Figure 5. Omeprazole (Ome) does not increase IL-4-stimulated eotaxin-3 mRNA degradation, and does not decrease STAT6 phosphorylation or nulcear translocation in EoE1-T and EoE2-T cell lines.

mRNA expression levels were determined by quantitative real-time PCR in (A) EoE1-T and (B) EoE2-T cells. Data are the means ± SEM of 3 separate experiments assayed in triplicate. Representative experiments of Western blotting for (C) phospho- and total STAT6 in whole cell lysates and (D) phospho-STAT6 in nuclear lysates in EoE1-T and EoE2-T cells. Tubulin and lamin A/C served as controls for the whole cell and nuclear lysates, respectively. Unstim., unstimulated cells.

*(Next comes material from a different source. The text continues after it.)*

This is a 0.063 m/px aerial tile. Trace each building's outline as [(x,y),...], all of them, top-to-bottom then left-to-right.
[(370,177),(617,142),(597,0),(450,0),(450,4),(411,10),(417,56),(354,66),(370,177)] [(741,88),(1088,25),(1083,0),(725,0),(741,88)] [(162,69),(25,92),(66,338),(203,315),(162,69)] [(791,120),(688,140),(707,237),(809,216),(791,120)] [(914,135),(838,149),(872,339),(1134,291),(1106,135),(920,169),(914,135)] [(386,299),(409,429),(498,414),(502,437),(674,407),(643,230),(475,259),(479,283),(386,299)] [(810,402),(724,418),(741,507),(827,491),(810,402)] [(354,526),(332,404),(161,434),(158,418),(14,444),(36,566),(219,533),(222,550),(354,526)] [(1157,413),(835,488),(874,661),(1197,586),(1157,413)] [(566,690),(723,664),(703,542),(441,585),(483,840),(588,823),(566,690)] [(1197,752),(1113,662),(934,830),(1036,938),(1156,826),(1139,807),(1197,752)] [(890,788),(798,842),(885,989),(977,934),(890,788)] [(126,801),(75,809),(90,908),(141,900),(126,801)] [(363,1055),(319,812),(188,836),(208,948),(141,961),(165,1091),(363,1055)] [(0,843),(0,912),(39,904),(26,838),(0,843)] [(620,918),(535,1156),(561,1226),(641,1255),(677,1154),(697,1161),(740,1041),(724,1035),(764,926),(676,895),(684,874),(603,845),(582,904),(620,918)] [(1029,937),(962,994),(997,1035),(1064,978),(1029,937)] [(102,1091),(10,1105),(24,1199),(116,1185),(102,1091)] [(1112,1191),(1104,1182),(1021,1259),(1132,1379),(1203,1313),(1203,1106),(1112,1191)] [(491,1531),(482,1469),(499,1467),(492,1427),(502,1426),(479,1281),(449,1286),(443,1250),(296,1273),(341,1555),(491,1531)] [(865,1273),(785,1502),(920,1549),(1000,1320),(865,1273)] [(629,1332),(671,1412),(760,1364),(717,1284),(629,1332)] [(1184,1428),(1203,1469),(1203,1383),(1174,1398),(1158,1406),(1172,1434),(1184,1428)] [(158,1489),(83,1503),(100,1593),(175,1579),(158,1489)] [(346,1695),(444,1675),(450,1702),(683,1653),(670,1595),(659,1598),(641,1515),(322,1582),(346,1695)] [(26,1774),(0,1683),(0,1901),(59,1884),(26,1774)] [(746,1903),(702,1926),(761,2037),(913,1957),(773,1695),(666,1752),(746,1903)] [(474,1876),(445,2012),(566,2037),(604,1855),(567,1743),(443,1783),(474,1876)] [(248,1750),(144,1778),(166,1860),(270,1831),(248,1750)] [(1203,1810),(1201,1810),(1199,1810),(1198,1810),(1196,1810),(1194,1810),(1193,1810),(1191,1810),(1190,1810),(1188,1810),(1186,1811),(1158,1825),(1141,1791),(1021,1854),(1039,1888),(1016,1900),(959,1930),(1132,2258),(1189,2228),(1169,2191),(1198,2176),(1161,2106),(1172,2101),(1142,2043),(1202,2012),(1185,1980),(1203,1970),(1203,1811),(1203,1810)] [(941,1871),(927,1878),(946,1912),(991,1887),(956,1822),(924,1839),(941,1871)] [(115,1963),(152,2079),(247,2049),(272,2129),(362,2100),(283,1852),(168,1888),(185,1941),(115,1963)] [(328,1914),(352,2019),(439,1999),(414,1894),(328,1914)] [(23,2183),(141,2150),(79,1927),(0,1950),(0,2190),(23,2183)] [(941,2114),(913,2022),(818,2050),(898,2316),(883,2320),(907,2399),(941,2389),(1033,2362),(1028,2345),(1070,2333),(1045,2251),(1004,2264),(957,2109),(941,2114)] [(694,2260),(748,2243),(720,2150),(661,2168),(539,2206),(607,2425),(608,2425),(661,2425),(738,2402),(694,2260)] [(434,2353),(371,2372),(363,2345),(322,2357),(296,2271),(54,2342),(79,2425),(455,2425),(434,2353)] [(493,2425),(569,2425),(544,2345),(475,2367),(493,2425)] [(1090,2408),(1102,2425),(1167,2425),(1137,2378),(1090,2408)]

Figure 6. Omeprazole (Ome) decreases IL-4-stimulated STAT6 binding to the endogenous eotaxin-3 promoter in (A) EoE1-T and (B) EoE2-T cells.

Data are the means ± SEM of 3 separate experiments. ***, p≤0.001 compared to IL-4 stimulation. Isotype matched IgG served as a control. Omeprazole does not inhibit activation of the transiently transfected, exogenous, eotaxin-3 EO1 promoter (−800 bp) construct in (C) EoE1-T and (D) EoE2-T cells. Data are the mean ± SEM of 2 separate experiments. ***, p<0.001 compared to unstimulated control cells.

Figure 7. Omeprazole (Ome) decreases IL-4-stimulated RNA Pol II binding to the endogenous eotaxin-3 promoter in (A) EoE1-T and (B) EoE2-T cells.

Data are the means ± SEM of 3 separate experiments. **, p≤0.01 compared to IL-4 stimulation; ***, p≤0.001 compared to IL-4 stimulation Isotype matched IgG served as a control. Representative experiment demonstrating that omeprazole reduces the levels of IL-4 stimulated H3K4me3 bound to the endogenous eotaxin-3 promoter in (C) EoE1-T and (D) EoE2-T cells. Isotype matched IgG served as a control. Depicted is one of 3 separate experiments. M, marker.